Which brings us, almost inevitably, to "Kim Stanley Robinson’s Mars Trilogy," the chapter and the work itself, which “incorporates overt environmental ethical reflection and brings this to bear against the industrial exploitation of Mars” (p. 168). Early in this chapter, Pak references Jed Rasula’s concept of American poetry as a compost library, where “newness arises from the continual recycling of language, shaped by the author’s attentiveness to predecessor texts and by reader interaction” (p. 169). Whilst this is nicely academically footnoted, most SF readers would be more likely to apply the long-accepted idea that SF is ‘in conversation with itself.’ Associated with all this, and directly referenced, is the idea of the SF megatext, and Pak suggests “Mars and terraforming as a site for the composting” (p. 170). However we reference it, Robinson’s trilogy draws in influences from many directions, and Pak shows just how purposeful this process is, particularly as he can utilise Robinson's own comments on the Mars trilogy, and on his work in general, as part of the discussion. As the chapter discusses the arguments about politics, economics, and technology which form a significant part of the plot of the trilogy, it can also recapitulate many of the positions posited through the book. Whilst I have never re-read the trilogy, the presentation here of arguments on science, the aesthetic appreciation of nature, the use of a world as resource, or its intrinsic value all feel true to my memories of reading Robinson.

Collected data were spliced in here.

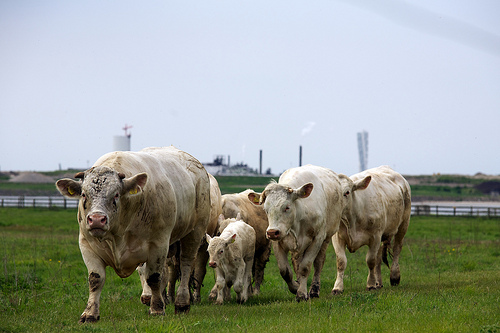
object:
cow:
[54, 144, 213, 325]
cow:
[247, 163, 344, 304]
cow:
[331, 164, 413, 293]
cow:
[134, 171, 223, 308]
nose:
[86, 213, 109, 230]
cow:
[204, 219, 256, 303]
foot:
[214, 298, 225, 305]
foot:
[235, 295, 246, 305]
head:
[55, 165, 149, 238]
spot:
[82, 197, 87, 210]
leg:
[78, 244, 106, 323]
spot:
[88, 271, 102, 292]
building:
[200, 149, 277, 177]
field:
[1, 206, 499, 331]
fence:
[0, 195, 499, 219]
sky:
[1, 2, 499, 178]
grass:
[0, 164, 500, 201]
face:
[206, 245, 226, 269]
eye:
[80, 191, 88, 198]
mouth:
[85, 226, 110, 234]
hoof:
[79, 312, 100, 324]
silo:
[112, 123, 134, 152]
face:
[79, 188, 123, 237]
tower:
[355, 129, 370, 173]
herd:
[245, 179, 317, 241]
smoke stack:
[258, 149, 264, 175]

Pak's book demonstrates the growth of an environmental consciousness through the course of science fiction history, which reflects the growth of those concepts in general society and which has also influenced science and environmental philosophy in turn. For a survey of this kind, Pak has achieved a balance between mainstream and less familiar figures and works. The earliest works he deals with don't strike me as useful examples of terraforming in fiction, but they do create the foundation for a discussion of how human responses to nature have changed. The narrative grows stronger from the 1950s, a period which is still early for modern environmentalism but is clearly core to the development of terraforming in science fiction. Considerations of terraforming then provide responses to the environmental movement as it emerges and matures in wider society. The end result of this dialogue is a view of our Earth as a place where we are making specific choices about the nature and nurture of our planet. That we can now see this planet as our garden, rather than a wilderness beyond our control, is in part because we have imagined other ways on other worlds. As a result, we can become more intentional in what we do with this one.



Duncan Lawie has been reviewing SF for half as long as he has been reading it, although there was a quiet period during two years as an Arthur C. Clarke Award judge. His reviews also appear in the British Science Fiction Association’s Vector magazine.